The protesters staged the funeral a week after the US State Department released a widely criticized Draft Environmental Impact Statement for the Keystone XL pipeline. While admitting that rejecting the pipeline would have little effect on jobs, the document minimizes claims about the pipeline’s impact on climate change and on communities who would be at risk for devastating pipeline spills like the 2010 Kalamazoo spill, from which the affected communities are still recovering. The impact assessment also makes the assumption that the Alberta tar sands will be developed regardless of whether Keystone XL goes forward—an assumption not shared by today’s protesters and refuted by indigenous communities whose treaties the Canadian government is violating by allowing development of the tar sands.

“If the tar sands are extracted and burned, it will wipe out my future and the future of my entire generation,” said Will Pearl, a Tufts University freshman arrested in the action. “If President Obama will not reject the Keystone XL pipeline, we will stop it ourselves. We will rise up and resist—from the backwoods of Texas, to corporate offices in Massachusetts, to the steps of the White House.”

“The stakes couldn’t be higher,” said Isobel Arthen, a junior at Mount Holyoke who participated in Monday’s action. “The total carbon contained in Canada’s tar sands exceeds all the oil burned in human history. If we develop these incredibly dirty fossil fuels, my future will be marked by superstorms, untold numbers of climate refugees and climate-related deaths, and ultimately an uninhabitable planet. The planet is already the hottest it’s been in 4000 years.

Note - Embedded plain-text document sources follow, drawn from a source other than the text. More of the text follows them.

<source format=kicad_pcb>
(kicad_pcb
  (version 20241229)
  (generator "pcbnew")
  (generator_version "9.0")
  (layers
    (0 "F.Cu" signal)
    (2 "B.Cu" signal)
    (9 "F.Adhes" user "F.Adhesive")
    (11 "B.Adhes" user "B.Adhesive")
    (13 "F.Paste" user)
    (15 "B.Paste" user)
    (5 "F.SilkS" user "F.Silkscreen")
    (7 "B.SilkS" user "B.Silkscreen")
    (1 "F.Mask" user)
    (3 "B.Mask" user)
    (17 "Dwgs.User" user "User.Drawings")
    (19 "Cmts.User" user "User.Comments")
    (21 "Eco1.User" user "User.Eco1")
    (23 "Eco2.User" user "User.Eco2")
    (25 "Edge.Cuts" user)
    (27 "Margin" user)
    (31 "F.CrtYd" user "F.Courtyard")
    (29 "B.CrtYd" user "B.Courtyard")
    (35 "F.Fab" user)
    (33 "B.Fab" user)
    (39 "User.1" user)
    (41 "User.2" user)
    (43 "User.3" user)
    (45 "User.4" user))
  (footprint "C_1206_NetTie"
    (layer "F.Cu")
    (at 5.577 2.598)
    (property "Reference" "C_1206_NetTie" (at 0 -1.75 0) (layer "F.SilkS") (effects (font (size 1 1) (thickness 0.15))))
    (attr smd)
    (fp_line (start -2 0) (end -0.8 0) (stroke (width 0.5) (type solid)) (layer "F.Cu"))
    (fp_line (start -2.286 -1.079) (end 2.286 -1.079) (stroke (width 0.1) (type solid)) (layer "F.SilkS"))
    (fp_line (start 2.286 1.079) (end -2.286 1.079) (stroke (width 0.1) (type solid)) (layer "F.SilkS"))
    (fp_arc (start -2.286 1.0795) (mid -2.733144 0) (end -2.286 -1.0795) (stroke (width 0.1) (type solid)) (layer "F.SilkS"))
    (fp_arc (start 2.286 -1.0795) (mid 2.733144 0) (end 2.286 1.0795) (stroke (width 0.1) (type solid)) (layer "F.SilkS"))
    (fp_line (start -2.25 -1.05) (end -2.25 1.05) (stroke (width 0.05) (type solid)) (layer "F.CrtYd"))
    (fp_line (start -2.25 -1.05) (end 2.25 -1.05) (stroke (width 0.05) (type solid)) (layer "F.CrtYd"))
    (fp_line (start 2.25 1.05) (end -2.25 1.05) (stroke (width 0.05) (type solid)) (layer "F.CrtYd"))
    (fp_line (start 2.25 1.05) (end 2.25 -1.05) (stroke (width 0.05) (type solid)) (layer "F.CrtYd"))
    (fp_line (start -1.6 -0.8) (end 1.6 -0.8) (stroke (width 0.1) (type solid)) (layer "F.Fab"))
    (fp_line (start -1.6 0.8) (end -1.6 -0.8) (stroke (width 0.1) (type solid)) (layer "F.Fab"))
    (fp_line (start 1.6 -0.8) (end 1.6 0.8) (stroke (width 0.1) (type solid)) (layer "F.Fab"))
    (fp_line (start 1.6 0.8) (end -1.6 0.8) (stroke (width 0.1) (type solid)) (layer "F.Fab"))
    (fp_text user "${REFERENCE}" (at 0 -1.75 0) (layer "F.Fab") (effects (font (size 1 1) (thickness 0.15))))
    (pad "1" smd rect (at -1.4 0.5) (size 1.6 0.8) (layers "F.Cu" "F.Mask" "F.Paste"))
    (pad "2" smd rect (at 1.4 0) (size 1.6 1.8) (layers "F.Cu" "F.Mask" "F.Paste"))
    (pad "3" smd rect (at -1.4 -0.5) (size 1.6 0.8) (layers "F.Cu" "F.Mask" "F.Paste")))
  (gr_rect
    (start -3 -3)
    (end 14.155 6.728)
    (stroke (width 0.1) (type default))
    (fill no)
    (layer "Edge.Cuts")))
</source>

How hot will it be when the Keystone pipeline delivers over 800,000 barrels of tar sands a day? We must stop it. We will stop it.”

“President Obama and Secretary Kerry may not be able to stop climate change, but they have the opportunity to reject the pipeline that would make that change inevitable,” said Rachel Bishop, a senior at Brown University. “They have the power to stop investment in dirty fossil fuels and commit to developing clean and renewable energy sources as real alternatives, securing a legacy not of destruction, but of innovation and real leadership.”

“I am standing with these courageous young people and with parents everywhere who are losing hope for their children’s futures,” said Susan Redlich, one of the mothers present at the action. “We are determined to stand up to the fossil fuel industry and preserve a livable future for all children.”